Tryon did say, of course, that the league will resume when the arenas allow them to.
However, unlike the two planned games from week 2 that didn’t happen, the IFL is not likely to allow teams to compete without fans.
“It would be really tough to do that. Our industry is different than the NBA and the NHL,” Tryon said. “We rely on the season ticket holders, the sponsors… It would knock out a large revenue stream for us. Not only would we honor potential refunds, but we’d also have the expenses of playing the game, so that’d be a double-whammy there.”
Tryon said that he wasn’t saying, ‘No,’ but that it would be really tough for these teams to play without fans.

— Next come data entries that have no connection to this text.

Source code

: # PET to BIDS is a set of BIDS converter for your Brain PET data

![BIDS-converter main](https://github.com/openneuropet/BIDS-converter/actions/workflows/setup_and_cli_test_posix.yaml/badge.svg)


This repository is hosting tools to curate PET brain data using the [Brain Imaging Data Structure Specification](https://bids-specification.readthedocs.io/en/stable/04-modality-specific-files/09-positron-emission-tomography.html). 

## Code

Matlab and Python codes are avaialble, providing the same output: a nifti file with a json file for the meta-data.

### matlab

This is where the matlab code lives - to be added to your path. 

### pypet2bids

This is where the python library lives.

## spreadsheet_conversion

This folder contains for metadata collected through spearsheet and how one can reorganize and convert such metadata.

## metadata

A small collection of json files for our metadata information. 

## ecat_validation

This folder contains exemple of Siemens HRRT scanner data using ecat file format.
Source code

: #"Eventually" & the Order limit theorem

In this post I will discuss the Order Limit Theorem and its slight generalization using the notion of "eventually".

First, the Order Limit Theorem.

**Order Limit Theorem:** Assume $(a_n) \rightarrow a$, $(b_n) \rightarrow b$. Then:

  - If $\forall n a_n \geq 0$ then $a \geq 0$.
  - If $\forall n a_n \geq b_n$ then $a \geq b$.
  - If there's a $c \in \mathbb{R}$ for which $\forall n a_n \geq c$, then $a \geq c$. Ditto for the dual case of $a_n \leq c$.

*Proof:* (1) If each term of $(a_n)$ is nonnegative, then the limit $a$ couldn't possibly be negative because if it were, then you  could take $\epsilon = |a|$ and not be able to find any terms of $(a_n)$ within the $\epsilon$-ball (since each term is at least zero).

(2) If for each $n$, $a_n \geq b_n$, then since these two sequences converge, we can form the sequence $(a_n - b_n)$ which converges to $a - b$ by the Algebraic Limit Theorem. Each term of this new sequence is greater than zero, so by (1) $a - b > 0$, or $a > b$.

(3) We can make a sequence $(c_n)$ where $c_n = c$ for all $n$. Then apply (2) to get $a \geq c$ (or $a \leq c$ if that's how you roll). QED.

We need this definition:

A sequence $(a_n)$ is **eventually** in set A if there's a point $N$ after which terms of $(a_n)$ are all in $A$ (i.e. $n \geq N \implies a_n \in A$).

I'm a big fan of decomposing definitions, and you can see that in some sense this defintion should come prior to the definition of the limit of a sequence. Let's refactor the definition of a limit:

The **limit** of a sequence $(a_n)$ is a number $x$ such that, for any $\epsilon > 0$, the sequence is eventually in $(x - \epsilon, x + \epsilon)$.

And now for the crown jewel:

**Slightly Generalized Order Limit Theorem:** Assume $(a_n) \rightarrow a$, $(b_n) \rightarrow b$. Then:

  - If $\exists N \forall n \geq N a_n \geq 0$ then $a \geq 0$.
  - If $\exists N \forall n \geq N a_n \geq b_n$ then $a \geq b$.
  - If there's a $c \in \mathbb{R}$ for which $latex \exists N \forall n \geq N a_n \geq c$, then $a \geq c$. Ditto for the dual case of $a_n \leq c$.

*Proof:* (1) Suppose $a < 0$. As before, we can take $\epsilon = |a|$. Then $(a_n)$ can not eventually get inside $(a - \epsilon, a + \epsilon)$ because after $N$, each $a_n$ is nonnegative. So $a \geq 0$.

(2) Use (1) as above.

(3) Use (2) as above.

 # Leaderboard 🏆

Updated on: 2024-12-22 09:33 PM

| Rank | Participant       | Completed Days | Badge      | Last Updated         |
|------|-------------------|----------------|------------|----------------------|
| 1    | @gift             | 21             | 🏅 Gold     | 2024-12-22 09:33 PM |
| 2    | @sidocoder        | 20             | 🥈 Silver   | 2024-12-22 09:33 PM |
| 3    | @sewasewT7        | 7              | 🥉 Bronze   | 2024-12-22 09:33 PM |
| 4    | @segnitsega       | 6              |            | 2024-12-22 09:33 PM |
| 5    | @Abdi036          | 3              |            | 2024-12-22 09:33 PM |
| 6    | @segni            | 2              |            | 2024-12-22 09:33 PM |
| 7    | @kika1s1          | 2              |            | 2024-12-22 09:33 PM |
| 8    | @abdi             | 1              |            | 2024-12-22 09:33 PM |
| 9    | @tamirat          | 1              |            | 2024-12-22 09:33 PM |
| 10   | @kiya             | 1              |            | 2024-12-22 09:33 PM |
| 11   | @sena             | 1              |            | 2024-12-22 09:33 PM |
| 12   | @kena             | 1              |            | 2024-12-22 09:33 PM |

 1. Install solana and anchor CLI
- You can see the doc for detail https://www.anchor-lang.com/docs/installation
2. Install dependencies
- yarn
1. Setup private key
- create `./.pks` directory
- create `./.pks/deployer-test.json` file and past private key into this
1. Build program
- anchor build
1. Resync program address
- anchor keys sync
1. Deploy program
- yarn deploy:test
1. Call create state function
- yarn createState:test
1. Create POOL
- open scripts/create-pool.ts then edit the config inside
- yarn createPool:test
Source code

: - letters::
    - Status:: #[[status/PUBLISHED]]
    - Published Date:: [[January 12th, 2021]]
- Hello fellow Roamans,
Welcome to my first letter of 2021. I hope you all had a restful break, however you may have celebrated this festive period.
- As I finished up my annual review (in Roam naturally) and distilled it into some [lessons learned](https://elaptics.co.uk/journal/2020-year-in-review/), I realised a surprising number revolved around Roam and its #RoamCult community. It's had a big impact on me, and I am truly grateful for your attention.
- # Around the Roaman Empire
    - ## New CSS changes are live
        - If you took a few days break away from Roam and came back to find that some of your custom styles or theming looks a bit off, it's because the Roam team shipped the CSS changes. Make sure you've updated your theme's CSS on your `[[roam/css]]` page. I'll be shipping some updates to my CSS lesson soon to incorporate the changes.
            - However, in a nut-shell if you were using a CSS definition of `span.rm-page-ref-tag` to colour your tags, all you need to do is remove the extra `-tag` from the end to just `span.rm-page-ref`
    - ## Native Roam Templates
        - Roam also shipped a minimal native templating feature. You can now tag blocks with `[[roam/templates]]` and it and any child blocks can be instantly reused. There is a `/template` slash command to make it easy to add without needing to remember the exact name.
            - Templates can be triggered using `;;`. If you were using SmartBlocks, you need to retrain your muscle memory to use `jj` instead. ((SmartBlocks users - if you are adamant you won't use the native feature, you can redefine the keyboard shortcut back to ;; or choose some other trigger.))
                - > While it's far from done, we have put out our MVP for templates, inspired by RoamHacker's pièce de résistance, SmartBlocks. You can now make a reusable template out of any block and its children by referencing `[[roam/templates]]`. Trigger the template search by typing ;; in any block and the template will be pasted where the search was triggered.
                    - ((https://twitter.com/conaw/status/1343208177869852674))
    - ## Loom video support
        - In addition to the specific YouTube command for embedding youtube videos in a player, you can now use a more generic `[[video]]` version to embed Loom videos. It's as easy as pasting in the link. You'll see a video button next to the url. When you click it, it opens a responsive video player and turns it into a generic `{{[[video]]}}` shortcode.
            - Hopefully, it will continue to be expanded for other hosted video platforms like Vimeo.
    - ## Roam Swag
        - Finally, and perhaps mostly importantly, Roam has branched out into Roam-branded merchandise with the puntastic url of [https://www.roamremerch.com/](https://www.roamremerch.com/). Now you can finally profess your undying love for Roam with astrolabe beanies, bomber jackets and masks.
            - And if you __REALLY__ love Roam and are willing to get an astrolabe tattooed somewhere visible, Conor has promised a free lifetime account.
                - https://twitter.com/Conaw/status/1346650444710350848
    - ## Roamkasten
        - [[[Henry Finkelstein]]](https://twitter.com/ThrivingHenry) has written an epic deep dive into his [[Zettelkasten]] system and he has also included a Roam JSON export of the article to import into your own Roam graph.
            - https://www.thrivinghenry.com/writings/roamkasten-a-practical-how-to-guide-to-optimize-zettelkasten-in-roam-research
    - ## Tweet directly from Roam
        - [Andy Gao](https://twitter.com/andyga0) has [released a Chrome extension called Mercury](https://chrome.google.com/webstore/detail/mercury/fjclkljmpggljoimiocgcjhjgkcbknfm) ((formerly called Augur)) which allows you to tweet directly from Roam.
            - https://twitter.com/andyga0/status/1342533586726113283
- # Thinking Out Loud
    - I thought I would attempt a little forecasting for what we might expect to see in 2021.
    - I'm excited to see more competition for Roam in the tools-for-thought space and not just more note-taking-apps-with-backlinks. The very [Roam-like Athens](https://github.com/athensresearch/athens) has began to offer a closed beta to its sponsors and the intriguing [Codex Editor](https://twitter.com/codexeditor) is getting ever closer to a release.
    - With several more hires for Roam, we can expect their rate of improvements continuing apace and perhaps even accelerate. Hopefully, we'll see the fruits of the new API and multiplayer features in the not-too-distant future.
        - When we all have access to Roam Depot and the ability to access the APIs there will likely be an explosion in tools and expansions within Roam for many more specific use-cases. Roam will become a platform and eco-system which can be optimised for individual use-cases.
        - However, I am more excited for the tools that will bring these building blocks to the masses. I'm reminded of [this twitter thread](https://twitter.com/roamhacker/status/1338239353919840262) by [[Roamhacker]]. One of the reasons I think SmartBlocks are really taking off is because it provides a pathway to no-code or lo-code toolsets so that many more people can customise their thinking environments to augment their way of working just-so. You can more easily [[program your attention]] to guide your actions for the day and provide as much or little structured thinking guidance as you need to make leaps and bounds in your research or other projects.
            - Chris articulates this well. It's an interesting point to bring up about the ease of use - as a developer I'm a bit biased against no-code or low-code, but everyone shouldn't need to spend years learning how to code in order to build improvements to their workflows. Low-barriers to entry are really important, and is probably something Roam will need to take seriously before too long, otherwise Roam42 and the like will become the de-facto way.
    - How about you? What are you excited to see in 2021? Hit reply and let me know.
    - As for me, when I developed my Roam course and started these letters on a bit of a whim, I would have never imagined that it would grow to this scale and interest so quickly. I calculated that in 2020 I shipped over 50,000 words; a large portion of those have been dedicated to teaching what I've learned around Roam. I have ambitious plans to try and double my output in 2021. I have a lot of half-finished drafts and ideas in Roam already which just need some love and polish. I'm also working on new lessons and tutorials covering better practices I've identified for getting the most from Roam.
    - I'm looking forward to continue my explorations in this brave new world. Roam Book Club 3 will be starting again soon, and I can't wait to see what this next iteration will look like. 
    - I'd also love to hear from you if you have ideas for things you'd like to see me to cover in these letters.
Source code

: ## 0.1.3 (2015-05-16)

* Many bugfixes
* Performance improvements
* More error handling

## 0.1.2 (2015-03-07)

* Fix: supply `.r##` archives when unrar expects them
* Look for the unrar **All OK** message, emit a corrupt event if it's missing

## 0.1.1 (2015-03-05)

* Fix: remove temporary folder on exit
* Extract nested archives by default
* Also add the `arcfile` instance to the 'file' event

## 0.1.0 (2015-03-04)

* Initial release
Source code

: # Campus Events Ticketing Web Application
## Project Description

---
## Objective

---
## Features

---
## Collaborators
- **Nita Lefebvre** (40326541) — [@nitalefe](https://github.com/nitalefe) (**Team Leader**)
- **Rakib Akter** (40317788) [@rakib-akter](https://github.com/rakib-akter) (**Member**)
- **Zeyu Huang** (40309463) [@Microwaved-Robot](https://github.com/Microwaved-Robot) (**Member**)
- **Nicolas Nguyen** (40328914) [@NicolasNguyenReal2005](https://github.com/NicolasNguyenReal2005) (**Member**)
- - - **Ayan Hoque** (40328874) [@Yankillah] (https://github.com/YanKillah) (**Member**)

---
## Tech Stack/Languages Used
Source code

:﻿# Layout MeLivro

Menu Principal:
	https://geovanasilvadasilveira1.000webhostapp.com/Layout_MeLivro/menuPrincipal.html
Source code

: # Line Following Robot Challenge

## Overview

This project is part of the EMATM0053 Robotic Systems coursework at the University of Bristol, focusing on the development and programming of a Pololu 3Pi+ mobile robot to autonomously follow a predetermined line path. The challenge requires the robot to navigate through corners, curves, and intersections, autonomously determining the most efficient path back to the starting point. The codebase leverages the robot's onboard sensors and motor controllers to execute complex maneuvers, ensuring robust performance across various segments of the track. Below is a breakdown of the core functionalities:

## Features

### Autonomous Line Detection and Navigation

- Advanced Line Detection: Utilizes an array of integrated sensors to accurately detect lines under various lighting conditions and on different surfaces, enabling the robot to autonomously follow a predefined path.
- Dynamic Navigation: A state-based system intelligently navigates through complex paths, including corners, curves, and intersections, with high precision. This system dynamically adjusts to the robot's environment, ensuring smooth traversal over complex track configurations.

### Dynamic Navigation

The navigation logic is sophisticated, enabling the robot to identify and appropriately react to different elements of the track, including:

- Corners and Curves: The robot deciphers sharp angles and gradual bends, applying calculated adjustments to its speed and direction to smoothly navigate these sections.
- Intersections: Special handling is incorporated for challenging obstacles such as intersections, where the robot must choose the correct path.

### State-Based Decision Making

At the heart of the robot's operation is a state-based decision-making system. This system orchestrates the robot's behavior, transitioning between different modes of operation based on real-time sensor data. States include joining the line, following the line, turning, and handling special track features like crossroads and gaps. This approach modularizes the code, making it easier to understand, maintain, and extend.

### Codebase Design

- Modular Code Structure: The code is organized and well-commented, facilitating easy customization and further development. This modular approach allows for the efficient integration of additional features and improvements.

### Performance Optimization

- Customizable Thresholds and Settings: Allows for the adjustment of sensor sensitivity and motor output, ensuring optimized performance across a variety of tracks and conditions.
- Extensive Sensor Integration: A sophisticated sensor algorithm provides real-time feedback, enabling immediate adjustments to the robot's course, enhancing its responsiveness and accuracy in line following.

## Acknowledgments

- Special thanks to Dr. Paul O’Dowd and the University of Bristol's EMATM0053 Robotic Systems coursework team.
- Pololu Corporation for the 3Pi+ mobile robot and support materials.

The only thing left to do is sit back, wait for this to pass, and learn some lessons along the way.
That’s a big part of what Tryon is focusing on now, and he summed it up with this:
“Any time you go through scenarios like this, there’s always lessons to learn,” Tryon said. “I’ve got three kids and I’m always trying to use moments to teach them lessons. The biggest thing in times like this is that you’ve got to take care of yourself. There’s never been a time where health and wellness was of more importance. This is a time to take care of yourself, to exercise, start eating right, respect and appreciating your elders, and doing all the small things we’re supposed to do anyway. My kids, at night, we call the grandparents every night. Tomorrow is never promised. I think that’s another thing that we’ve got to take advantage of the day we’re given, be excited about it, and help people.”
We’ll keep you updated as best as we can, as long as you take care of yourself.
Hopefully, we’ll be able to watch 14 games for each and every IFL team. Until then, we’ll wait.